A história de como Berardo ganhou muito e depois foi um dos peões na luta pelo controle da banca portuguesa ainda terá episódios por contar, mas uma das pessoas que a conhecerá melhor é Helena Garrido, pelo que recomendo o que escreve hoje no Observador, Berardo e os gestores de papel.
No essencial o que se passou foi um “faz de conta” onde desapareceram muitos milhares de milhões de euros: “Foi esse “faz de conta” que se viveu na passagem do século XX para o século XXI e que só agora começa a chegar ao fim. Um “faz de conta” em dois actos. No primeiro acto finge-se que há banqueiros e empresários de sucesso que afinal só têm dívidas. No segundo acto os bancos tentam disfarçar as perdas com as dívidas desses banqueiros e empresários construídos com crédito.No processo das máscaras que iam construindo, os bancos permitiram que esses grandes devedores fizessem desaparecer tudo o que pudesse ser penhorado.” É que Berardo esteve longe de ser o único a conseguir fazer desaparecer as suas dívidas.
Pedro Sousa Carvalho, do Eco, recordou em O WC e a garagem de Joe Berardo, outros casos: “Nuno Vasconcellos que pediu 1,2 mil milhões emprestados à banca, chegou a ter 10% da Portugal Telecom, mas quando o tribunal foi executar a dívida ao BCP "apenas encontrou uma mota de água em seu nome.” Ou “Ricardo Salgado que foi chamado a tribunal e afirmou que é a filha, Catarina Salgado, quem lhe paga as contas: “Não tenho praticamente reforma e a minha mulher não tem atividade”. O mesmo Salgado que continua a ir passar férias à neve na Suíça”. Ou ainda Oliveira e Costa que se divorciou da mulher “para evitar que este fosse arrestado pela Justiça.
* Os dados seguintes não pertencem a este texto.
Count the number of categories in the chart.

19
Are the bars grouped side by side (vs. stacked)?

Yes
Há quem case por amor ou por dinheiro. Oliveira e Costa divorciou-se por amor e por dinheiro.”
Claro que tudo isto não aconteceu sem muitas cumplicidades, e sugiro aos mais curiosos que vejam quem se passeava em redor de Joe Berardo e José Sócrates aquando da inauguração da Colecção Berardo em Junho de 2007, nesta reportagem da RTP.
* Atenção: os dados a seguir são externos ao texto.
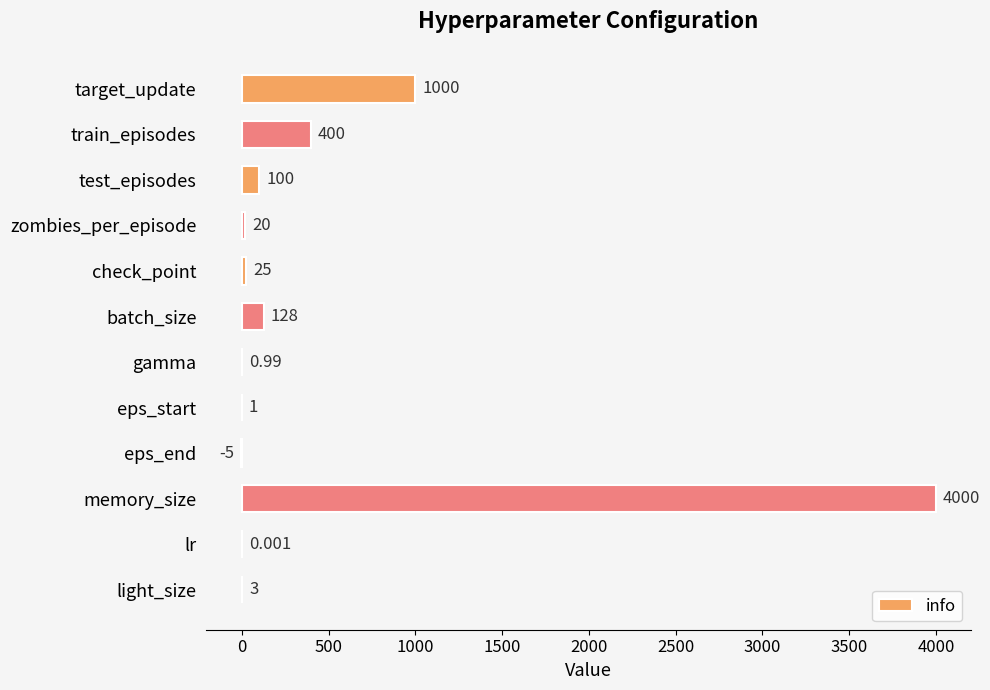

Which has a higher value, test_episodes or lr?

test_episodes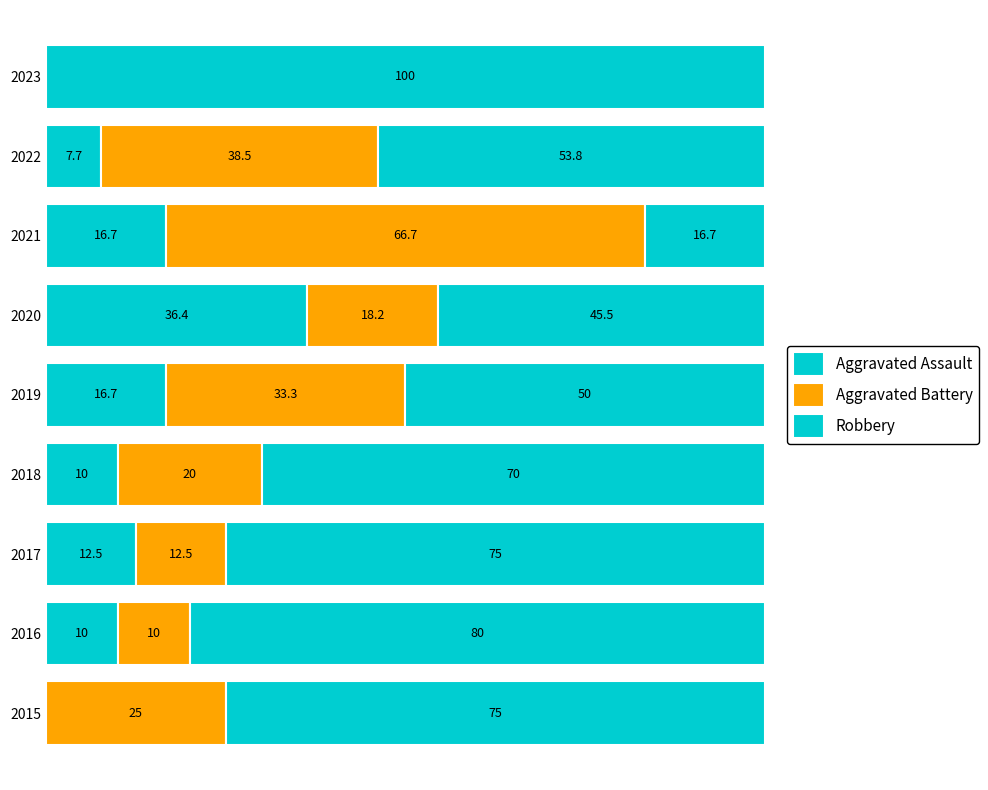

How many bars are there in total?

27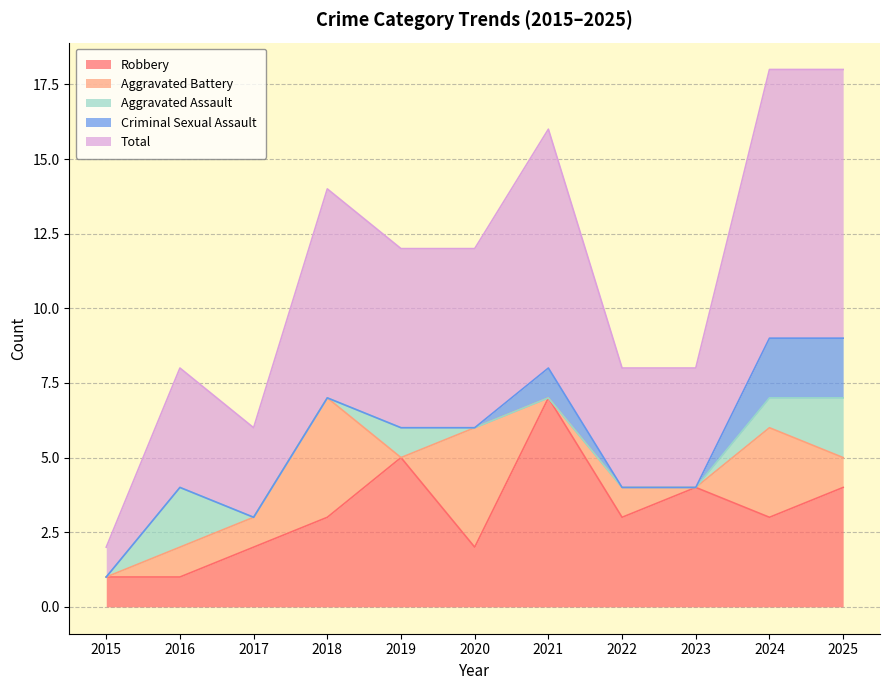

True or false: Aggravated Battery and Total cross at least once.

False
Curiosamente também lá está outro dos grandes devedores da banca, curiosamente, ou talvez não, Berardo diz que fez um mau negócio, e por aí adiante. Recordar é viver, porque hoje a sensação é de impotência, bem expressa na crónica de João Miguel Tavares no Público, Joe Berardo, o homem que não tem dívidas: “Estamos nisto. Caixa, BCP e Novo Banco reclamam a Joe Berardo 962 milhões de euros, e ele continua a mostrar a Quinta da Bacalhôa – que não é dele, claro está – a Manuel Luís Goucha, nas manhãs da TVI. Há um mês, na mesma comissão, Eduardo Paz Ferreira disse não acreditar que a garantia da Caixa sobre a colecção algum dia conseguisse ser executada. Agora percebi porquê. O Estado ostenta com grande prestígio no CCB o nome de um dos maiores devedores do Estado; e o Estado contribui (via acordo da colecção) para que o Estado não possa recuperar o dinheiro que lhe é devido. Giro, não? Senhoras e senhores, bem-vindos a Portugal.”
E é isto. Veremos se algum dia alguma coisa se recuperará. Para já despeço-me com votos que, ao menos, fiquem com mais dados sobre uma saga muito longe de conhecer um fim feliz. Bom descanso."